(LISTED ENTRIES)

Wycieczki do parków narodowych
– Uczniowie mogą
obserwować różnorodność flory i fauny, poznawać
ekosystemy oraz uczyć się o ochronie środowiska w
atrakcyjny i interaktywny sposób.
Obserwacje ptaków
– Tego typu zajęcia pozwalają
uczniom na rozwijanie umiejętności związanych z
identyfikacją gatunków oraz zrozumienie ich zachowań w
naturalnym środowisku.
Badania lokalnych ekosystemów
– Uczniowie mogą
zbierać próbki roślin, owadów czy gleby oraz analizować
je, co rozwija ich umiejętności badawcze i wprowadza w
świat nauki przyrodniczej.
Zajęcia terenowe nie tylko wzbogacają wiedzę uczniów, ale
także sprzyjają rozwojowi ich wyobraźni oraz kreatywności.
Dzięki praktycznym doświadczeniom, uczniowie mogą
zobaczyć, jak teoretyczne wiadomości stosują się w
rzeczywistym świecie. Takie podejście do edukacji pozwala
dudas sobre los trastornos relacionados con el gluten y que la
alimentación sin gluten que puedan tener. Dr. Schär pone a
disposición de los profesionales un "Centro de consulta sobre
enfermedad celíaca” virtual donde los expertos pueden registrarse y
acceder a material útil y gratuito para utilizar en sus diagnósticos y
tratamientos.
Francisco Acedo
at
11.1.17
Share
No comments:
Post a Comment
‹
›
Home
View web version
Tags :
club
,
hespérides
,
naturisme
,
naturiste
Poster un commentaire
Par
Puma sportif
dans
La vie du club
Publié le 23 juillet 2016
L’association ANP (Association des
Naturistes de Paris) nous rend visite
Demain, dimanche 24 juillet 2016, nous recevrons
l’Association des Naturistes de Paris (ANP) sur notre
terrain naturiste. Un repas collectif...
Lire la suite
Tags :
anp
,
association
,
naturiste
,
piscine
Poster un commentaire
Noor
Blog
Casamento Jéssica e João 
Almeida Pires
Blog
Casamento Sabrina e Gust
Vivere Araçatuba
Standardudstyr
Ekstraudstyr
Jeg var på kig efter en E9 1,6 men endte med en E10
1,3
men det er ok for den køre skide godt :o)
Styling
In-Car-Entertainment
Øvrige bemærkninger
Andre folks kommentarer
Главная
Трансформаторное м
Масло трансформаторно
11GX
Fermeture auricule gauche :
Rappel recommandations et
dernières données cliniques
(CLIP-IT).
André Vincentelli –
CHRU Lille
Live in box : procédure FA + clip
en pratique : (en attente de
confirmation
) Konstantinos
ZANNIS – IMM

(End LISTED ENTRIES)
(LISTED ENTRIES)

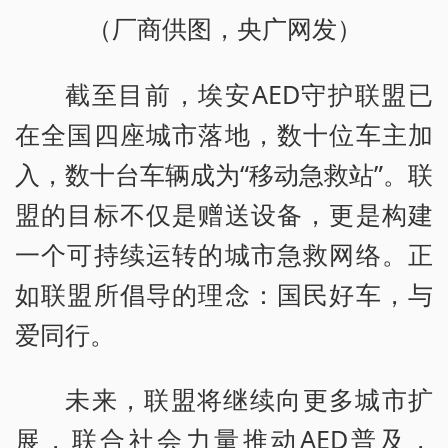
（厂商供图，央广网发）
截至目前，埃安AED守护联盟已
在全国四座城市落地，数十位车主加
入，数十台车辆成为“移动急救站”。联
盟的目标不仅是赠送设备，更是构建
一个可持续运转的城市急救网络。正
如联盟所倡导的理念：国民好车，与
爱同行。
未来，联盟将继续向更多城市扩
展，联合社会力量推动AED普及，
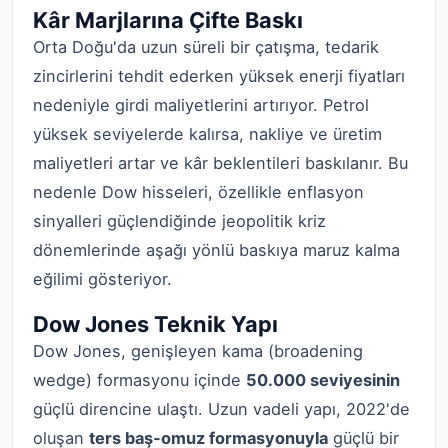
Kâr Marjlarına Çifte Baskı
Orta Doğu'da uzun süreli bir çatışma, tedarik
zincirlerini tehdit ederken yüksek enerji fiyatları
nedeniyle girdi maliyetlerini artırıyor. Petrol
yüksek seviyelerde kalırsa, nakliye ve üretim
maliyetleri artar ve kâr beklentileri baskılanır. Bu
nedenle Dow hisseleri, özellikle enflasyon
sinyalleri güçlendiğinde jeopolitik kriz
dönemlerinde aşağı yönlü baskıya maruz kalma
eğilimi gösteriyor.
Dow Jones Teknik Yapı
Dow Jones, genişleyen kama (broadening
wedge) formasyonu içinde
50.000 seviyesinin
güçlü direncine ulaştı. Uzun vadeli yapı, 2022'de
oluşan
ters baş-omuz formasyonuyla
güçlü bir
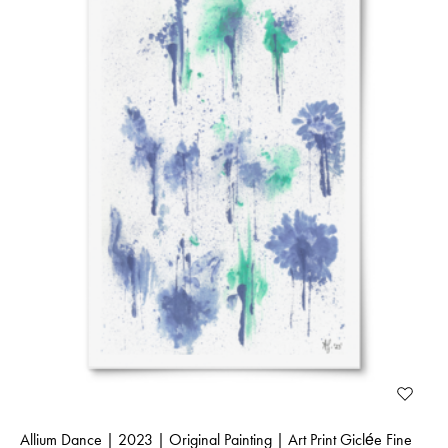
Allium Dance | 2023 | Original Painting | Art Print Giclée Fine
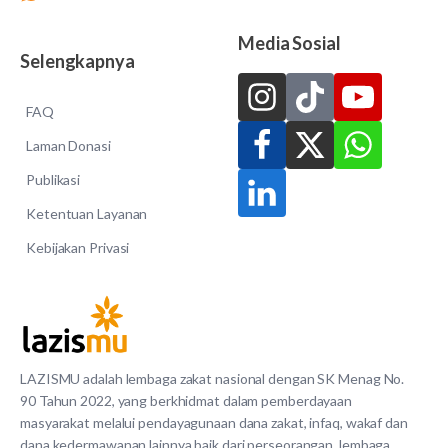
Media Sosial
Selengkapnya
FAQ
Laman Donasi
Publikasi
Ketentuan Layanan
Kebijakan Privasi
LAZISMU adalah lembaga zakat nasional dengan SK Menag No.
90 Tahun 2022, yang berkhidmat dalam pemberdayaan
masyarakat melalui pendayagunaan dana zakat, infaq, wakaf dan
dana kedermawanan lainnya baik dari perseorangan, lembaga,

(End LISTED ENTRIES)

→ **YOUR ASSIGNMENT**
Print the lines above from the one with "Wycieczki do parków narodowych" through the one with "naturalnym środowisku.", both included, exactly as written and nothing more.

→ **TASK RESULT**
Wycieczki do parków narodowych
– Uczniowie mogą
obserwować różnorodność flory i fauny, poznawać
ekosystemy oraz uczyć się o ochronie środowiska w
atrakcyjny i interaktywny sposób.
Obserwacje ptaków
– Tego typu zajęcia pozwalają
uczniom na rozwijanie umiejętności związanych z
identyfikacją gatunków oraz zrozumienie ich zachowań w
naturalnym środowisku.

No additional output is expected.